Week 99.
My toaster is temperamental.
Or so it seems. Its caprices have become unmanageable of late. It whimsically decides what electrical outlet it prefers each morning and refuses to operate in any other. It insists that Elder Advice relax and unkink its cord. Daily. And it unilaterally and inconsistently determines what “toasted” means.
I have also found it responds poorly to threats.
Largely because it is 2022, I think my toaster may be in search of its “authentic self”. Which is concerning if the result is a belief that it was never intended to toast bread. Equally alarming is the potential for the malaise to spread to Elder Advice’s other appliances and inevitably, the oven discovering its “authentic self” is not self cleaning. In the meantime, my doctor is understandably worried that I am lack toast intolerant.
Sources claiming to be authoritative trumpet that your “authentic self” is who you truly are, regardless of such things as your occupation and the influence of others, and free of the alleged tyranny of their views of you. A supposedly “honest” representation of yourself.
Now if being my “authentic self” really means not caring what others think of me, assuming that includes what I think of “authentic selves”, Elder Advice is entirely on board.
But alas, it does not.
Whenever Elder Advice had to listen to someone in the 1970s blather on about how they needed to go off to “find” themselves, he always secretly hoped they would. Immediately. And never return. While that nonsense subsided by the largely horrible 1980s, awful ideas always seem to return with a vengeance - like bellbottoms and collaterized debt obligations. Now the journey to “find” yourself is apparently one that can be undertaken without the requirement of movement. Right here. In front of the rest of us.
Shoot me now.
Talk of “authentic selves” arises because Elder Advice was recently required to fill out a survey. This one specifically inquired: “Do you feel you can bring your authentic self to work?” Needless to say, among many other things, my self - “authentic” or not - loathes surveys.
Otherwise, Elder Advice knows this “authentic self” business is part and parcel of the despicable modern cult of self obsession – that everything, always, is all about “you”. Because, apparently, the “real you” can be detached from your family and friends and everyone else who influences you, and has nothing to do with what you do for a living or otherwise. Because, apparently, you can untangle yourself from all the intricate and largely laudable connections you have made with people, places and things - the connections that, Elder Advice quietly suggests, make you … you. And because, apparently, you should want to.
Perhaps, Elder Advice speculates, if people did not spend so much time arduously constructing on line mythologies - chronically happy, successful, imaginary avatars of themselves on their social media accounts - there would be no perceived need to deconstruct them in public.
Anyway, one thing is certain: assuming you can strip yourself down to your self-important essence, no one other than psychiatrists will want to talk to you. And they will insist on being paid to do it.

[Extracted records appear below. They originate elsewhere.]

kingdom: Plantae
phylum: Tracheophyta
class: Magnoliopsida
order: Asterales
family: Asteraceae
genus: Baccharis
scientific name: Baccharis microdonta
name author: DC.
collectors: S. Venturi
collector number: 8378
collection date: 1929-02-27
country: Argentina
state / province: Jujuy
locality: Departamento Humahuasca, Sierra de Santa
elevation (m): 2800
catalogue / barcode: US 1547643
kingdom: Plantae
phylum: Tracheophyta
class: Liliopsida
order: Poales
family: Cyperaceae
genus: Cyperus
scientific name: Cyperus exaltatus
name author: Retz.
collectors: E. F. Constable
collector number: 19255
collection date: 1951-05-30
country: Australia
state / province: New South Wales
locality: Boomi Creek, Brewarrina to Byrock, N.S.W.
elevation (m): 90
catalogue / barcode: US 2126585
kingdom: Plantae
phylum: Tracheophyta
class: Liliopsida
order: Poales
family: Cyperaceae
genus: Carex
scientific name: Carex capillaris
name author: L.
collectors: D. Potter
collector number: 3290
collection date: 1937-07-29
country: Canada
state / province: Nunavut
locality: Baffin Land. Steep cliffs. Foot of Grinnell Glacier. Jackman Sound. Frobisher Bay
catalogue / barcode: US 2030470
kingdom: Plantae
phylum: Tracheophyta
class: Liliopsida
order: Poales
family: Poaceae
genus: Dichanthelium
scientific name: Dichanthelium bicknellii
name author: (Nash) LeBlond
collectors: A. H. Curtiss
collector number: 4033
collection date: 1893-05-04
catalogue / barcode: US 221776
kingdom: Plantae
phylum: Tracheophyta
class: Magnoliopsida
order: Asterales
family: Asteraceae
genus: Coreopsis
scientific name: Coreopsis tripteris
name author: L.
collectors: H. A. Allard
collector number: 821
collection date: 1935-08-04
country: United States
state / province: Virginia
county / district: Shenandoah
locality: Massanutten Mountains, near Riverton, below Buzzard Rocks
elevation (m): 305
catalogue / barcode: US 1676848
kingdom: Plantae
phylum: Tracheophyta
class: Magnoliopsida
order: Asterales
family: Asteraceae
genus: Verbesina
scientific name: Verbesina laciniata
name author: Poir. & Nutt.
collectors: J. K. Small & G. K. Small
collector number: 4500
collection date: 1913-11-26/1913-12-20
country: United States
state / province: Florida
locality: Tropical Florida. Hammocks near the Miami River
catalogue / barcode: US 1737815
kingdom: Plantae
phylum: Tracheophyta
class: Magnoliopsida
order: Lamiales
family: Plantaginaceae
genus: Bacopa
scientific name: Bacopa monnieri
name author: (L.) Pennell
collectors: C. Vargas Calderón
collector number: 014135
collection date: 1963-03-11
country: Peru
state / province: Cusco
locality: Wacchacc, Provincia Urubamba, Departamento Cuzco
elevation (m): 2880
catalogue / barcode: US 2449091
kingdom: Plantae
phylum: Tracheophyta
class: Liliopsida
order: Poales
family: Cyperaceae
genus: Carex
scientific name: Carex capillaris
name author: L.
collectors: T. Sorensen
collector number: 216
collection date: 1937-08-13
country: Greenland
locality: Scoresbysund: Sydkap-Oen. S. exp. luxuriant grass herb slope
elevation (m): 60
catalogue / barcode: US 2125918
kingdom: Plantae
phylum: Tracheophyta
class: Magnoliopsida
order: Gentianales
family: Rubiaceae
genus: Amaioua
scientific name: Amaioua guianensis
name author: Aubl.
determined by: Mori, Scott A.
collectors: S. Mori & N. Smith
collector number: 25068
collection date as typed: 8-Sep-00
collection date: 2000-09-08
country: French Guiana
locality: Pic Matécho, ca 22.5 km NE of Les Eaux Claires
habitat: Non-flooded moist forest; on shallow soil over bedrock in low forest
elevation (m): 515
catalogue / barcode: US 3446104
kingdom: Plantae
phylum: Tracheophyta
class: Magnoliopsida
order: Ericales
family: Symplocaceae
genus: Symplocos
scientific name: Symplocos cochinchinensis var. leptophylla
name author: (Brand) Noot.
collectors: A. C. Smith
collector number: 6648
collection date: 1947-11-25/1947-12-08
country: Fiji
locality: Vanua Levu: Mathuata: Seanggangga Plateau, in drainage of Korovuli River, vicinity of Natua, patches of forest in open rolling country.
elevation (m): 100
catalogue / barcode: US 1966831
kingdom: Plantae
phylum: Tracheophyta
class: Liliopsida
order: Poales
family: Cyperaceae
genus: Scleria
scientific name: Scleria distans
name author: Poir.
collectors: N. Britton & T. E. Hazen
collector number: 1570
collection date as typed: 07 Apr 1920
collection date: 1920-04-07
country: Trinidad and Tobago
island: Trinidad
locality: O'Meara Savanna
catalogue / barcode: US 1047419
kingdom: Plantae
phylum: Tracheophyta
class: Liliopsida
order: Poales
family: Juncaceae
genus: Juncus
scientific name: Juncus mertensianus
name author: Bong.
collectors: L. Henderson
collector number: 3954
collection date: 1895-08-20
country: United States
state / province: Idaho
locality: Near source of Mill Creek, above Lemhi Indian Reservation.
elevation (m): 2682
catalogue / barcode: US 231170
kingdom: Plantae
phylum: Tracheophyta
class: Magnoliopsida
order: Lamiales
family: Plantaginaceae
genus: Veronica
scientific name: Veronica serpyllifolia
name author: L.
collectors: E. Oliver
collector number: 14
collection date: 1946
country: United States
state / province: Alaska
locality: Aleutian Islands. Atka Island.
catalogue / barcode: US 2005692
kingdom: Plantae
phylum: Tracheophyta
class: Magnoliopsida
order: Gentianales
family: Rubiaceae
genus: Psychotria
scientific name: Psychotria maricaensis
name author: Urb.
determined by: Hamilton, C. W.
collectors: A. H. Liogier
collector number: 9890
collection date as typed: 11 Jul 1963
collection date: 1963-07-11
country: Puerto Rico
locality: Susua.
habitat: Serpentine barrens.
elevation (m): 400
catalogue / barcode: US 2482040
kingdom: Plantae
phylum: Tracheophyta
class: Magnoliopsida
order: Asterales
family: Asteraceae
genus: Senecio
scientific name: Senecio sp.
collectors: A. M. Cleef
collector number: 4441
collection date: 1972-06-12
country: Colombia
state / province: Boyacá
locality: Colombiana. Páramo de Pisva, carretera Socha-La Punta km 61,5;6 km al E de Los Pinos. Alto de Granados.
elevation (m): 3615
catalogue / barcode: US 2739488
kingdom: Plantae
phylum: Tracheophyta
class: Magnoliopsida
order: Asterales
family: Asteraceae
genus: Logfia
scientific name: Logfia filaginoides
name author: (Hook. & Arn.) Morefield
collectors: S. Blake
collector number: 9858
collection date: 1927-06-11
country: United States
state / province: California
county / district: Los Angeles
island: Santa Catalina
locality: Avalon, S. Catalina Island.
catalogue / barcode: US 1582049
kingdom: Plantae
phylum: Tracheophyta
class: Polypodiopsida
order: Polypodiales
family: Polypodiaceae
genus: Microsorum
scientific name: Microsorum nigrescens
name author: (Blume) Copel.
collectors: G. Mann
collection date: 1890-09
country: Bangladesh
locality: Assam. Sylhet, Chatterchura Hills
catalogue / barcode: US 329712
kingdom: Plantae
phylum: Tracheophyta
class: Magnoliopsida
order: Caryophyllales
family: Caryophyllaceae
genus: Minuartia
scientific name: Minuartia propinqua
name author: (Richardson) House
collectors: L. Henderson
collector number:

As for littering workplaces with “authentic selves”, that will only trigger a pandemic of ergasiophobia - the debilitating fear of going to work - among the rest of us. Unless your “authentic self” is self-employed, Elder Advice implores, please bring only your work self - your selfless self - to work. If the “real you” is not focused on providing the services for which you are paid, ask that self-serving self to remain at home between 9 and 5, or whatever your work hours are. And if that self is too immature to be left alone, please put a snug, opaque lid on it until you are both in some place other than the workplace. Some place in which, you are both certain, I am not.
This will avoid the predictable consequences that even advocates of self indulgence are belatedly acknowledging. Like “floodlighting”: the act of oversharing personal details with others in the workplace. Who, those advocates say, “aren’t ready for it”, but who, Elder Advice suggests: “do not want to, and should not have to, deal with it, especially when they are supposed to be working”. And “voluntelling”: when minority group members are cajoled into openly sharing and feel obligated to relive past traumas for those who think they are helping the disadvantaged be “seen.” These and other outcomes of “authenticity” have led one “authentic self”-promoter to finally caution: “Rather than using the workplace as a forum for self-expression, perhaps a more helpful strategy is shifting that energy to helping employees end the workday on time. This empowers employees to feel energized in accomplishing their common work goals and frees up time to be themselves outside the workplace.”
Right. Perhaps with their friends and family rather than their co-workers. The way people have conducted themselves for some time. The last several thousand years, anyway.
Elder Advice? It’s just a thought, but should not our aim be to reduce the number of people who agonize on their death beds: Who is the world going to revolve around now?
… Does anyone else smell burnt toast?